***** Extracted information

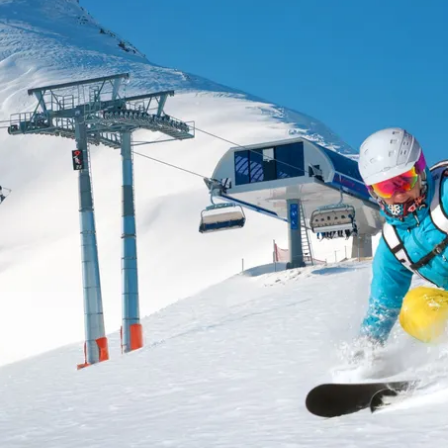
nemos abierto (GMT):
n.-jue.:
09:00 a 17:00
.:
09:00 a 14:00
b.-dom.:
cerrado
Ayuda
ntáctenos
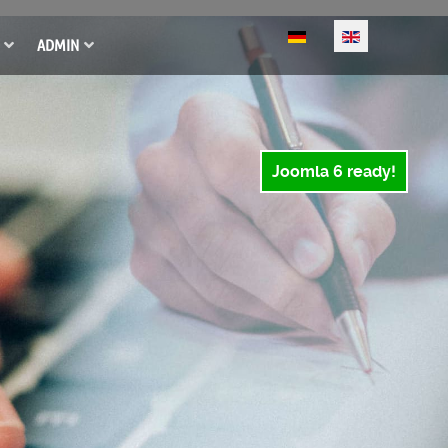
Select your language
ADMIN
Joomla 6 ready!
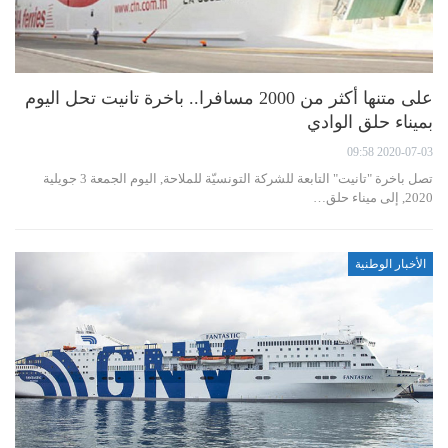
على متنها أكثر من 2000 مسافرا.. باخرة تانيت تحل اليوم
بميناء حلق الوادي
2020-07-03 09:58
تصل باخرة "تانيت" التابعة للشركة التونسيّة للملاحة, اليوم الجمعة 3 جويلية
2020, إلى ميناء حلق…
الأخبار الوطنية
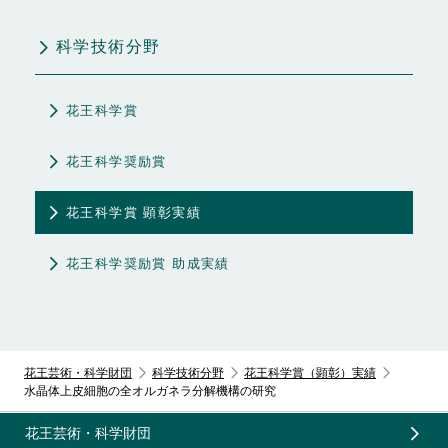
科学技術分野
花王科学賞
花王科学奨励賞
花王科学賞 顕彰実績
花王科学奨励賞 助成実績
花王芸術・科学財団
科学技術分野
花王科学賞（顕彰）実績
⽔晶体上⽪細胞の全オルガネラ分解機構の研究
花王芸術・科学財団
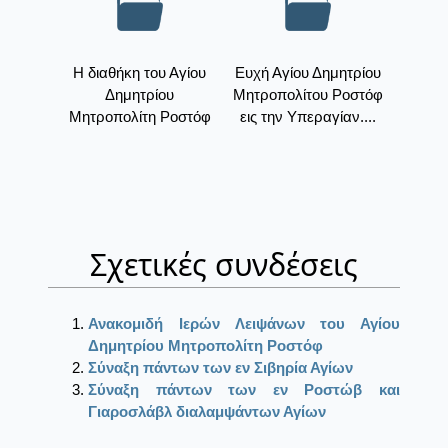
Η διαθήκη του Αγίου
Ευχή Αγίου Δημητρίου
Δημητρίου
Μητροπολίτου Ροστόφ
Μητροπολίτη Ροστόφ
εις την Υπεραγίαν....
Σχετικές συνδέσεις
Ανακομιδή Ιερών Λειψάνων του Αγίου
Δημητρίου Μητροπολίτη Ροστόφ
Σύναξη πάντων των εν Σιβηρία Αγίων
Σύναξη πάντων των εν Ροστώβ και
Γιαροσλάβλ διαλαμψάντων Αγίων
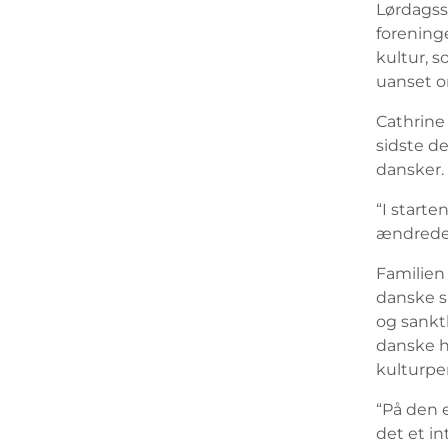
Lørdagss
forening
kultur, s
uanset o
Cathrine
sidste de
dansker.
“I starte
ændrede s
Familien 
danske sp
og sankt
danske h
kulturpe
“På den e
det et in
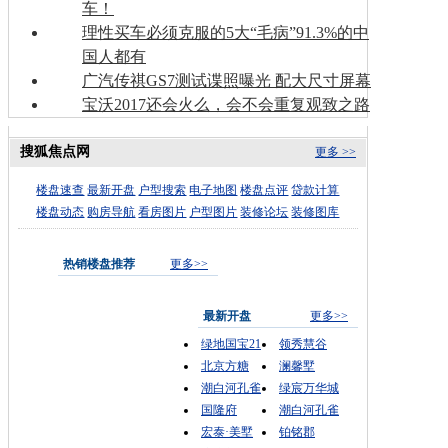
车！
理性买车必须克服的5大“毛病”91.3%的中
国人都有
广汽传祺GS7测试谍照曝光 配大尺寸屏幕
宝沃2017还会火么，会不会重复观致之路
搜狐焦点网
更多 >>
楼盘速查
最新开盘
户型搜索
电子地图
楼盘点评
贷款计算
楼盘动态
购房导航
看房图片
户型图片
装修论坛
装修图库
热销楼盘推荐
更多>>
最新开盘
更多>>
绿地国宝21
领秀慧谷
北京方糖
澜馨墅
潮白河孔雀
绿宸万华城
国隆府
潮白河孔雀
宏泰·美墅
铂铭郡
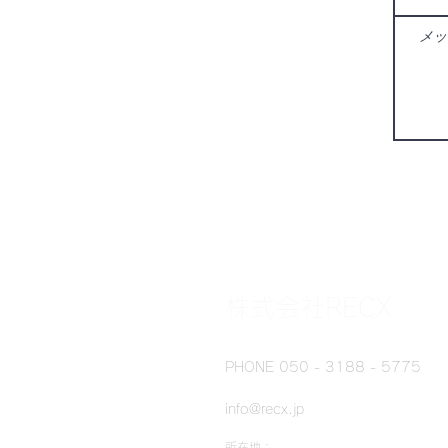
株式会社RECX
PHONE 050 - 3188 - 5775
info@recx.jp
所在地：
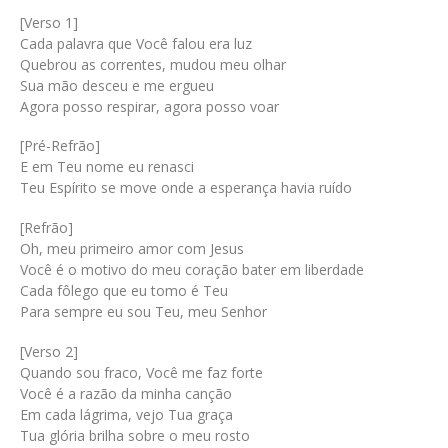
[Verso 1]
Cada palavra que Você falou era luz
Quebrou as correntes, mudou meu olhar
Sua mão desceu e me ergueu
Agora posso respirar, agora posso voar
[Pré-Refrão]
E em Teu nome eu renasci
Teu Espírito se move onde a esperança havia ruído
[Refrão]
Oh, meu primeiro amor com Jesus
Você é o motivo do meu coração bater em liberdade
Cada fôlego que eu tomo é Teu
Para sempre eu sou Teu, meu Senhor
[Verso 2]
Quando sou fraco, Você me faz forte
Você é a razão da minha canção
Em cada lágrima, vejo Tua graça
Tua glória brilha sobre o meu rosto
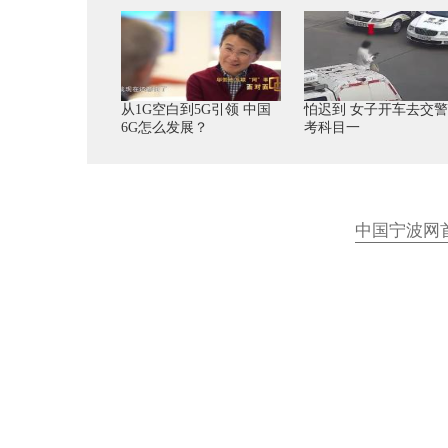
从1G空白到5G引领 中国
怕迟到 女子开车去交
6G怎么发展？
考科目一
中国宁波网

**********

## Job item
The result should be every line of the data, reproduced exactly, with the images removed.

## Answer below
nemos abierto (GMT):
n.-jue.:
09:00 a 17:00
.:
09:00 a 14:00
b.-dom.:
cerrado
Ayuda
ntáctenos
Select your language
ADMIN
Joomla 6 ready!
على متنها أكثر من 2000 مسافرا.. باخرة تانيت تحل اليوم
بميناء حلق الوادي
2020-07-03 09:58
تصل باخرة "تانيت" التابعة للشركة التونسيّة للملاحة, اليوم الجمعة 3 جويلية
2020, إلى ميناء حلق…
الأخبار الوطنية
科学技術分野
花王科学賞
花王科学奨励賞
花王科学賞 顕彰実績
花王科学奨励賞 助成実績
花王芸術・科学財団
科学技術分野
花王科学賞（顕彰）実績
⽔晶体上⽪細胞の全オルガネラ分解機構の研究
花王芸術・科学財団
Η διαθήκη του Αγίου
Ευχή Αγίου Δημητρίου
Δημητρίου
Μητροπολίτου Ροστόφ
Μητροπολίτη Ροστόφ
εις την Υπεραγίαν....
Σχετικές συνδέσεις
Ανακομιδή Ιερών Λειψάνων του Αγίου
Δημητρίου Μητροπολίτη Ροστόφ
Σύναξη πάντων των εν Σιβηρία Αγίων
Σύναξη πάντων των εν Ροστώβ και
Γιαροσλάβλ διαλαμψάντων Αγίων
Lørdagss
forening
kultur, s
uanset o
Cathrine
sidste de
dansker.
“I starte
ændrede s
Familien 
danske sp
og sankt
danske h
kulturpe
“På den e
det et in
车！
理性买车必须克服的5大“毛病”91.3%的中
国人都有
广汽传祺GS7测试谍照曝光 配大尺寸屏幕
宝沃2017还会火么，会不会重复观致之路
搜狐焦点网
更多 >>
楼盘速查
最新开盘
户型搜索
电子地图
楼盘点评
贷款计算
楼盘动态
购房导航
看房图片
户型图片
装修论坛
装修图库
热销楼盘推荐
更多>>
最新开盘
更多>>
绿地国宝21
领秀慧谷
北京方糖
澜馨墅
潮白河孔雀
绿宸万华城
国隆府
潮白河孔雀
宏泰·美墅
铂铭郡
株式会社RECX
PHONE 050 - 3188 - 5775
info@recx.jp
所在地：
[Verso 1]
Cada palavra que Você falou era luz
Quebrou as correntes, mudou meu olhar
Sua mão desceu e me ergueu
Agora posso respirar, agora posso voar
[Pré-Refrão]
E em Teu nome eu renasci
Teu Espírito se move onde a esperança havia ruído
[Refrão]
Oh, meu primeiro amor com Jesus
Você é o motivo do meu coração bater em liberdade
Cada fôlego que eu tomo é Teu
Para sempre eu sou Teu, meu Senhor
[Verso 2]
Quando sou fraco, Você me faz forte
Você é a razão da minha canção
Em cada lágrima, vejo Tua graça
Tua glória brilha sobre o meu rosto
从1G空白到5G引领 中国
怕迟到 女子开车去交
6G怎么发展？
考科目一
中国宁波网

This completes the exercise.